When you want to use your custom TLS certs, you need to use a dynamic config file, loaded with providers.file in static config with tls section, then enable TLS on entrypoint or router (no certresolver).
sqh539
June 17, 2024, 12:34pm
7
version: '3.3'
services:
traefik:
image: docker.haitai.com/dms/traefik:v3.0
container_name: traefik
restart: unless-stopped
command:
- --providers.swarm=true
- --providers.swarm.endpoint=unix:///var/run/docker.sock
- --api.insecure=true
- --api.debug=true
- --log.level=DEBUG
- --accesslog=true
- --accesslog.filters.statuscodes=400-599
- --accesslog.format=json
- --entrypoints.web.address=:80
- --entrypoints.websecure.address=:443
ports:
- "9080:80"
- "9880:8080"
- "9443:443"
volumes:
- /var/run/docker.sock:/var/run/docker.sock
networks:
- dms-overlay-network
deploy:
placement:
constraints:
- node.role == manager
networks:
dms-overlay-network:
external: true
version: '3.3'
services:
model-server:
image: docker.haitai.com/dms/model_run_sklearn:1.0
user: "8888:981"
environment:
- ORG_CODE=100001
- IMAGE_TYPE=model_run_sklearn:1.0
volumes:
- /home/dms_data/run/base_file/config.yaml:/dms/conf/config.yaml
- /home/dms_data/run/api/run_file/e5205e88889c49c4815c27f8def82d7f/hander.py:/work_dir/actuator/hander.py
- /home/dms_data/run/task/model/d5f1fe3f843f4deebc46a5a1b63d0223.model:/work_dir/actuator/run.model
networks:
- dms-overlay-network
labels:
- "traefik.enable=true"
- "traefik.http.routers.model-servers.rule=PathPrefix(`/model-servers`)"

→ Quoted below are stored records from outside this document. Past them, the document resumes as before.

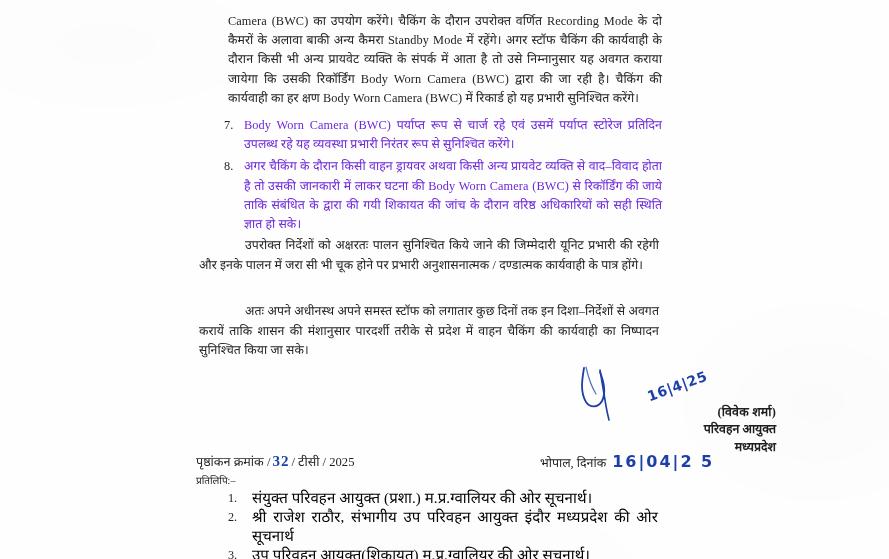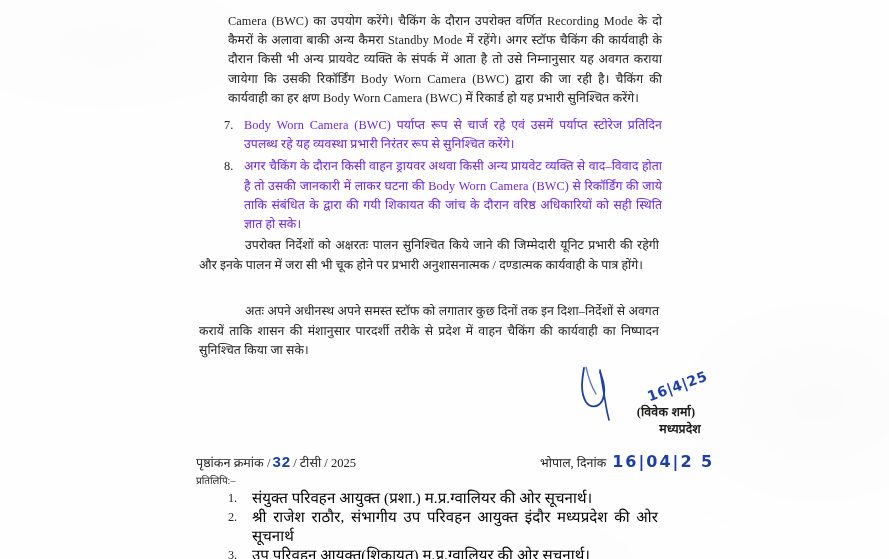--- a/index.html
+++ b/index.html
@@ -100,21 +100,21 @@
 
   #para-compliance { top: 232px; }
   #para-directive  { top: 298px; }
 
   
   .sign-block {
     position: absolute;
     left: 556px;
     top: 404px;
     width: 220px;
-    text-align: center;
+    text-align: right;
   }
   .sign-line {
     font-size: 12.4px;
     line-height: 17.4px;
     color: #1e1e1e;
     font-weight: 700;
     white-space: nowrap;
   }
   .sign-name { letter-spacing: 0.2px; }
   .sign-post { padding-left: 12px; }
@@ -146,21 +146,21 @@
   .endorse {
     position: absolute;
     left: 196px;
     top: 452px;
     font-size: 12.6px;
     line-height: 19px;
     color: #232323;
     white-space: nowrap;
   }
   .endorse .hand-num {
-    font-family: Liberation Sans, sans-serif;
+    font-family: Liberation Serif, serif;
     font-size: 15px;
     font-weight: 700;
     color: #1c3fa8;
     padding: 0 2px;
     letter-spacing: 1px;
   }
   .endorse-copy {
     position: absolute;
     left: 196px;
     top: 471px;
@@ -246,20 +246,21 @@
 
   <svg class="signature-svg" viewBox="0 0 130 58">
     <path d="M18 2 C16 14, 14 26, 20 36 C24 42, 32 42, 36 35 C40 27, 38 16, 34 6" fill="none" stroke="#1c3fa8" stroke-width="1.8" stroke-linecap="round"></path>
     <path d="M34 4 C36 16, 38 28, 40 40 C41 46, 42 50, 43 54" fill="none" stroke="#1c3fa8" stroke-width="1.6" stroke-linecap="round"></path>
     <path d="M20 1 C22 10, 25 20, 30 28" fill="none" stroke="#1c3fa8" stroke-width="1.2" stroke-linecap="round" opacity="0.75"></path>
   </svg>
   <div class="hand-date-sig">16|4|25</div>
 
   <div class="sign-block">
     <div class="sign-line sign-name">(विवेक शर्मा)</div>
+    <div class="sign-line sign-post">परिवहन आयुक्त</div>
     <div class="sign-line sign-state">मध्यप्रदेश</div>
   </div>
 
   <div class="endorse">
     <span>पृष्ठांकन क्रमांक /</span><span class="hand-num">32</span><span>/ टीसी / 2025</span>
   </div>
 
   <div class="place-date">
     <span>भोपाल, दिनांक</span><span class="hand-date">16|04|2 5</span>
   </div>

- "traefik.http.services.model-servers.loadbalancer.server.port=5000"
- "traefik.http.routers.model-servers.entrypoints=web"
deploy:
replicas: 3
networks:
dms-overlay-network:
external: true
stack_traefik.1.dk04ah1atmy3@liuwenhua.haitaichina.net | 2024-06-17T12:33:45Z ERR github.com/traefik/traefik/v3/pkg/provider/docker/config.go:81 > error="service "stack-traefik" error: port is missing" container=stack-traefik-dk04ah1atmy3wy791thuxxvzn providerName=swarmstack_traefik.1.dk04ah1atmy3@liuwenhua.haitaichina.net | 2024-06-17T12:33:45Z ERR github.com/traefik/traefik/v3/pkg/provider/docker/config.go:81 > error="service "model-model-server" error: port is missing" container=model-model-server-p3wvigshoyjl5vmq7hgj4broz providerName=swarmstack_traefik.1.dk04ah1atmy3@liuwenhua.haitaichina.net | 2024-06-17T12:33:45Z ERR github.com/traefik/traefik/v3/pkg/provider/docker/config.go:81 > error="service "model-model-server" error: port is missing" container=model-model-server-p6ll1be0w6ekjg1kmnci4t4ju providerName=swarmstack_traefik.1.dk04ah1atmy3@liuwenhua.haitaichina.net | 2024-06-17T12:33:45Z ERR github.com/traefik/traefik/v3/pkg/provider/docker/config.go:81 > error="service "model-model-server" error: port is missing" container=model-model-server-q00eg65553v6fj7eoxd72xwh8 providerName=swarm
why does this configuration report that the port cannot be found
When using Swarm, labels need to go inside deploy: section.
sqh539
June 18, 2024, 12:52am
9
The adjustment has been successful. Thank you very much.